**Record excerpts**
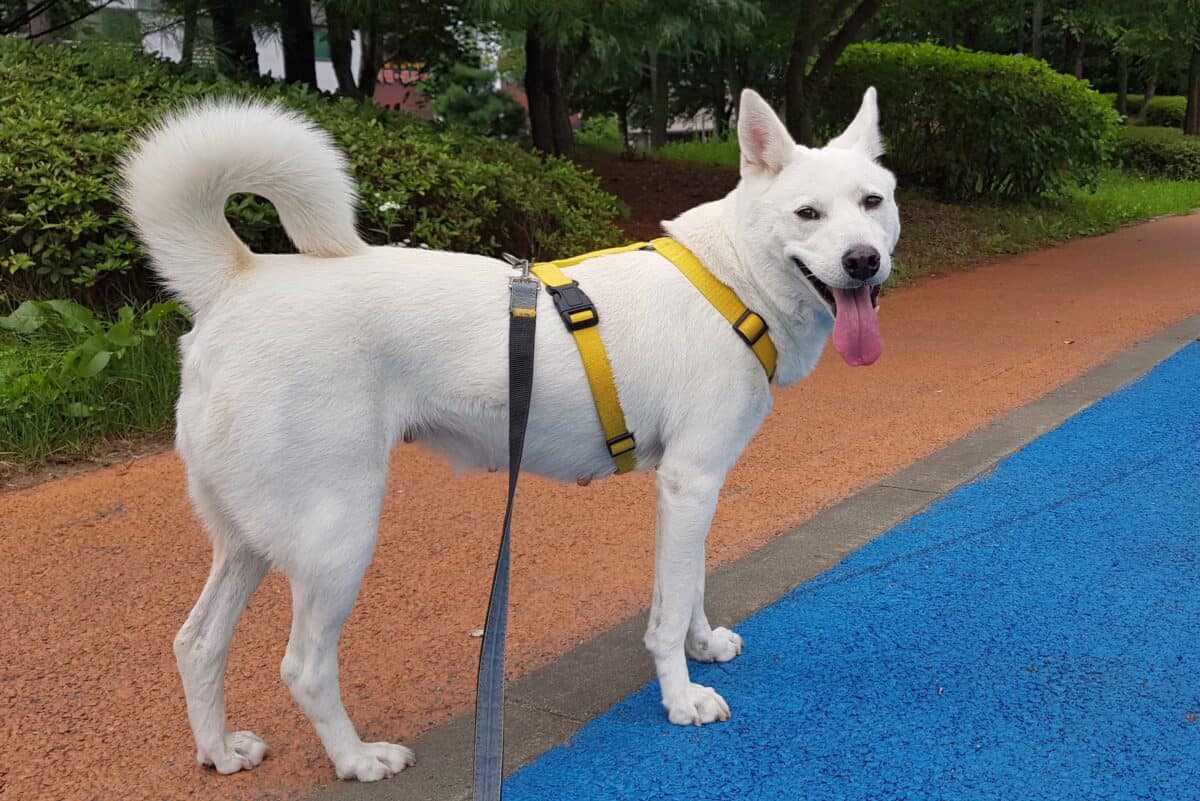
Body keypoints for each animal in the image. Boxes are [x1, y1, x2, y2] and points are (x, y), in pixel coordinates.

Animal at [121, 87, 902, 781]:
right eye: (807, 213)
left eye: (872, 203)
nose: (863, 261)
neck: (732, 278)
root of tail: (236, 280)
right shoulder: (690, 482)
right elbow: (669, 609)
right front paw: (681, 699)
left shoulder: (692, 488)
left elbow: (690, 585)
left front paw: (703, 643)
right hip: (336, 534)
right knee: (304, 668)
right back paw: (357, 760)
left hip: (250, 538)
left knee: (196, 642)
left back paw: (219, 751)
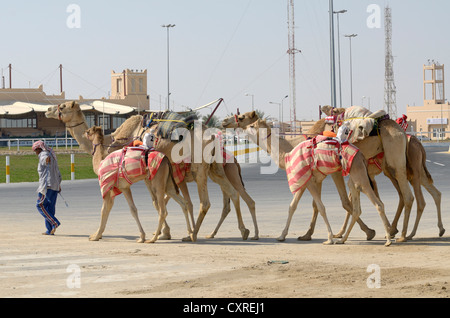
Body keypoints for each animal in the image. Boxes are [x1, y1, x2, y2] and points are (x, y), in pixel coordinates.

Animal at [223, 112, 392, 246]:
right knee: (357, 206)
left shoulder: (309, 181)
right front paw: (282, 236)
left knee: (376, 203)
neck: (286, 154)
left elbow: (321, 207)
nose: (225, 122)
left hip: (358, 176)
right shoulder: (304, 180)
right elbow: (293, 206)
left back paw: (387, 238)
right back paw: (353, 237)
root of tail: (361, 155)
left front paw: (329, 238)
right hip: (355, 177)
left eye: (244, 119)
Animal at [322, 105, 444, 240]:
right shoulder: (366, 176)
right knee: (433, 193)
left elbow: (350, 201)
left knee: (412, 198)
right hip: (410, 171)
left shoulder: (361, 175)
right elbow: (356, 200)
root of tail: (417, 142)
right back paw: (438, 229)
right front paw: (341, 233)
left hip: (404, 167)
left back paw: (405, 234)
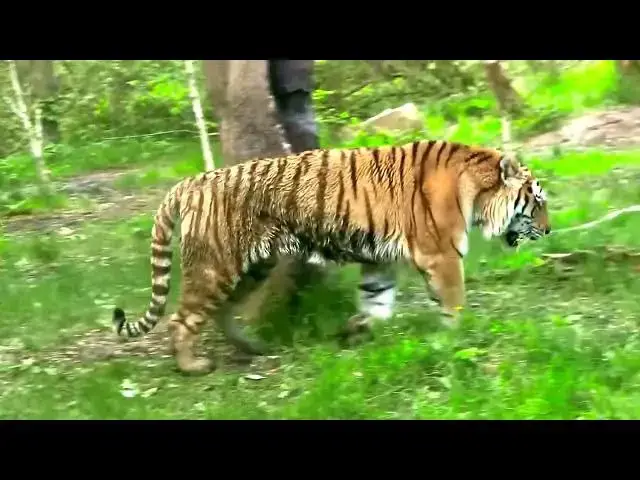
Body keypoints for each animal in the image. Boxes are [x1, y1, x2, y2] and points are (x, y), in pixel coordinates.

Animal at [113, 139, 551, 375]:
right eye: (538, 201)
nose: (549, 231)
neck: (476, 190)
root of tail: (188, 183)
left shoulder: (380, 261)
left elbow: (378, 303)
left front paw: (358, 329)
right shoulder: (441, 255)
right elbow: (455, 302)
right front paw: (461, 338)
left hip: (253, 267)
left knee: (222, 314)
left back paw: (253, 347)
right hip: (215, 266)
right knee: (181, 320)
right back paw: (192, 366)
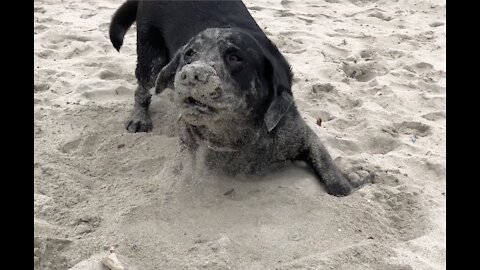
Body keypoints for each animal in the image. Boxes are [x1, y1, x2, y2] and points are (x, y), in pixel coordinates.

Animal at [110, 0, 374, 195]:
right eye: (189, 54)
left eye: (235, 57)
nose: (191, 73)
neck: (240, 135)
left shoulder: (300, 133)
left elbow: (333, 178)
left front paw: (353, 179)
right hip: (150, 59)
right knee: (142, 90)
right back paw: (139, 118)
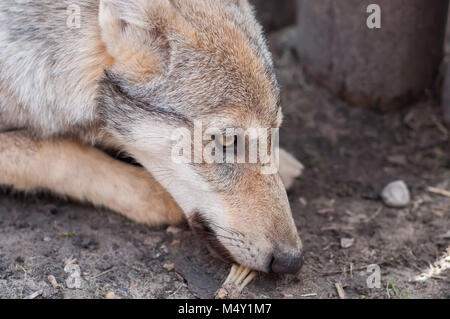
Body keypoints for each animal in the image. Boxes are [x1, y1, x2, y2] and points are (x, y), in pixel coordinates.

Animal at [0, 0, 304, 276]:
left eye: (275, 130)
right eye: (228, 141)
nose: (292, 261)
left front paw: (284, 163)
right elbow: (59, 152)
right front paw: (160, 197)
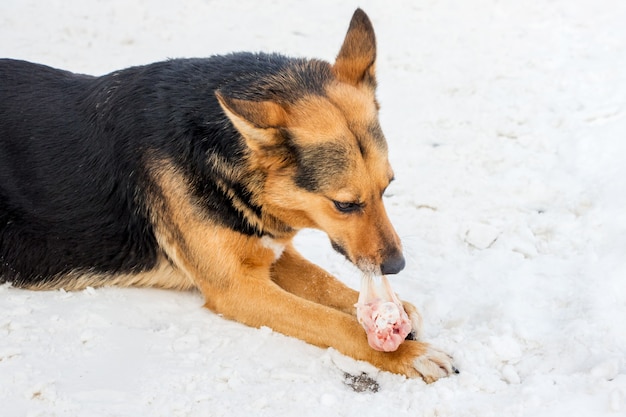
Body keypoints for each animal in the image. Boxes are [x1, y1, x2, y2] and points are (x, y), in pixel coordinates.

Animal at [1, 8, 454, 380]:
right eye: (344, 204)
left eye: (388, 187)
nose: (397, 265)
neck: (219, 153)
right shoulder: (239, 288)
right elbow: (330, 321)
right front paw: (410, 355)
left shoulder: (267, 250)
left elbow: (325, 284)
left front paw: (401, 311)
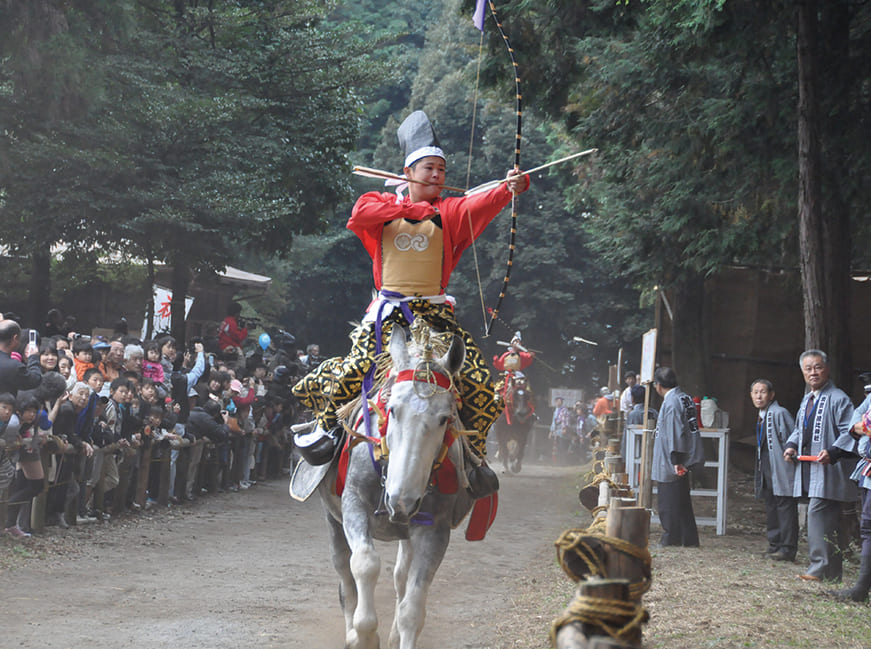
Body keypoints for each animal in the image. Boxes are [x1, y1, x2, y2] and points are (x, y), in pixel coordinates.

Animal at [316, 324, 474, 648]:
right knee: (343, 571)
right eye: (392, 409)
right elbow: (364, 563)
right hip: (332, 515)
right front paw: (362, 635)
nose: (401, 501)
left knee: (401, 576)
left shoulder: (434, 527)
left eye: (444, 418)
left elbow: (412, 608)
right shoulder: (353, 504)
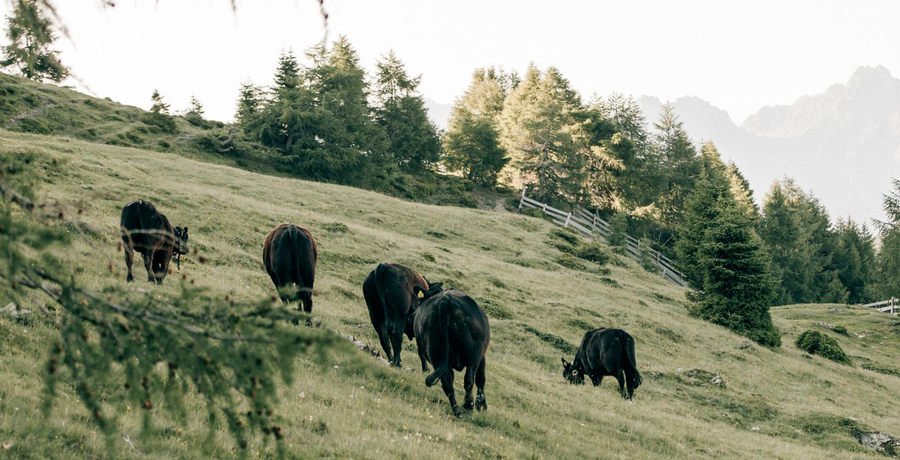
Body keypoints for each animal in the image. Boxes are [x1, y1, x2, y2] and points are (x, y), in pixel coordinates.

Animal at [414, 290, 488, 418]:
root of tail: (444, 301)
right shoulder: (482, 355)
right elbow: (481, 378)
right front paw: (481, 404)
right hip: (474, 355)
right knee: (469, 380)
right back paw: (468, 404)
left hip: (437, 354)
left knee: (447, 384)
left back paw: (457, 411)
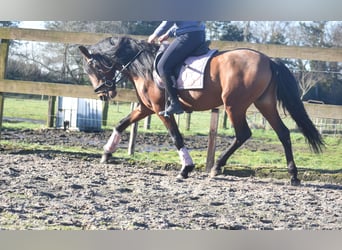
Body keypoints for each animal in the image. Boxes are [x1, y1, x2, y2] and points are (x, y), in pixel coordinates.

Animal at [79, 36, 324, 186]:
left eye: (94, 67)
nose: (102, 94)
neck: (142, 63)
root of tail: (268, 60)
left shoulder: (160, 110)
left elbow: (176, 138)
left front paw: (186, 169)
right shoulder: (146, 108)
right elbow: (121, 123)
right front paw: (106, 153)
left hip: (234, 105)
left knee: (243, 134)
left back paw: (216, 167)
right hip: (264, 103)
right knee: (283, 133)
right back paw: (293, 176)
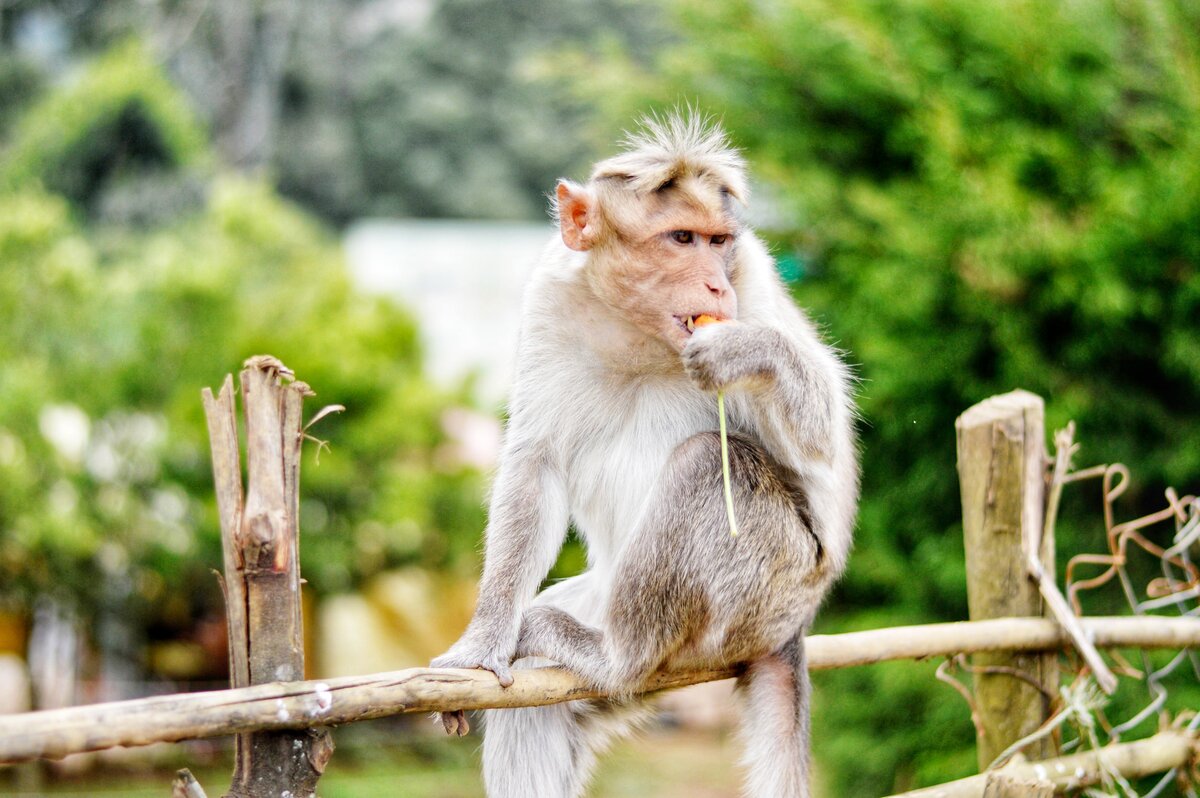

**Aim of the exercise**
Leave the images aside and transcribe all entries exactly.

**Response**
Body keypoints for each animal in the image. Boxes are [x1, y1, x2, y2] and points are (x, y), in pixel coordinates.

Animal at [121, 87, 902, 781]:
right eye: (807, 213)
left eye: (872, 203)
nose: (863, 261)
neck: (732, 278)
root of tail: (236, 280)
right shoulder: (690, 482)
right elbow: (669, 609)
right front paw: (681, 699)
left shoulder: (692, 488)
left elbow: (690, 585)
left front paw: (703, 643)
right hip: (336, 534)
right knee: (304, 668)
right back paw: (357, 760)
left hip: (250, 538)
left knee: (196, 642)
left back paw: (219, 751)
Body keypoints for each animal in the image. Boxes are [x1, y1, x2, y2] and points are (x, y), in pixel coordinates.

Animal at [223, 112, 392, 246]:
right knee: (357, 206)
left shoulder: (309, 181)
right front paw: (282, 236)
left knee: (376, 203)
neck: (286, 154)
left elbow: (321, 207)
nose: (225, 122)
left hip: (358, 176)
right shoulder: (304, 180)
right elbow: (293, 206)
left back paw: (387, 238)
right back paw: (353, 237)
root of tail: (361, 155)
left front paw: (329, 238)
right hip: (355, 177)
left eye: (244, 119)
Animal at [322, 105, 444, 240]:
right shoulder: (366, 176)
right knee: (433, 193)
left elbow: (350, 201)
left knee: (412, 198)
right hip: (410, 171)
left shoulder: (361, 175)
right elbow: (356, 200)
root of tail: (417, 142)
right back paw: (438, 229)
right front paw: (341, 233)
left hip: (404, 167)
left back paw: (405, 234)
Body keypoints for each animal in the image. Boxes are [x1, y1, x2, y2] and points are (x, y), in pixel coordinates.

Animal at [113, 139, 551, 375]:
right eye: (538, 201)
nose: (549, 231)
neck: (476, 190)
root of tail: (188, 183)
left shoulder: (380, 261)
left elbow: (378, 303)
left front paw: (358, 329)
right shoulder: (441, 255)
right elbow: (455, 302)
right front paw: (461, 338)
left hip: (253, 267)
left knee: (222, 314)
left back paw: (253, 347)
right hip: (215, 266)
right knee: (181, 320)
right back paw: (192, 366)
Body keypoints for each animal in the image. Boxes are [x1, y1, x2, y2] and points are (x, y), in pixel coordinates.

Animal at [110, 0, 374, 195]:
right eye: (189, 54)
left eye: (235, 57)
nose: (191, 73)
neck: (240, 135)
left shoulder: (300, 133)
left elbow: (333, 178)
left front paw: (353, 179)
right hip: (150, 59)
right knee: (142, 90)
right back paw: (139, 118)
Body keypoints for each animal in the image. Boxes are [x1, y1, x2, y2] and points are (x, y), in pixel coordinates.

Animal at [0, 0, 304, 276]:
left eye: (275, 130)
right eye: (228, 141)
nose: (292, 261)
left front paw: (284, 163)
right elbow: (59, 152)
right front paw: (160, 197)
Body keypoints for each animal in the image. Boxes are [x1, y1, x2, y2] and points are (x, y), in pixel coordinates.

Animal at [1, 8, 454, 380]:
right eye: (344, 204)
left eye: (388, 187)
nose: (397, 265)
neck: (219, 153)
right shoulder: (239, 288)
right elbow: (330, 321)
right front paw: (410, 355)
left shoulder: (267, 250)
left elbow: (325, 284)
left front paw: (401, 311)
Body keypoints for each animal in the image. Boxes are [x1, y1, x2, y2] and points are (x, y), in pixel coordinates.

Animal at [316, 324, 474, 648]:
right knee: (343, 571)
right eye: (392, 409)
right elbow: (364, 563)
right hip: (332, 515)
right front paw: (362, 635)
nose: (401, 501)
left knee: (401, 576)
left shoulder: (434, 527)
left eye: (444, 418)
left elbow: (412, 608)
right shoulder: (353, 504)
Body keypoints for each animal in the image. Boxes are [x1, y1, x2, y2] and points are (x, y), in pixel coordinates.

Animal at [414, 290, 488, 418]:
root of tail: (444, 301)
right shoulder: (482, 355)
right elbow: (481, 378)
right front paw: (481, 404)
right hip: (474, 355)
right knee: (469, 380)
right back paw: (468, 404)
left hip: (437, 354)
left knee: (447, 384)
left back paw: (457, 411)
Body keypoints for each animal in the image. Boxes are [x1, y1, x2, y2] and points are (x, y), in pixel coordinates.

Animal at [79, 36, 324, 186]:
left eye: (94, 67)
nose: (102, 94)
neck: (142, 63)
root of tail: (268, 60)
left shoulder: (160, 110)
left elbow: (176, 138)
left front paw: (186, 169)
right shoulder: (146, 108)
right elbow: (121, 123)
right front paw: (106, 153)
left hip: (234, 105)
left knee: (243, 134)
left back paw: (216, 167)
right hip: (264, 103)
right knee: (283, 133)
right back paw: (293, 176)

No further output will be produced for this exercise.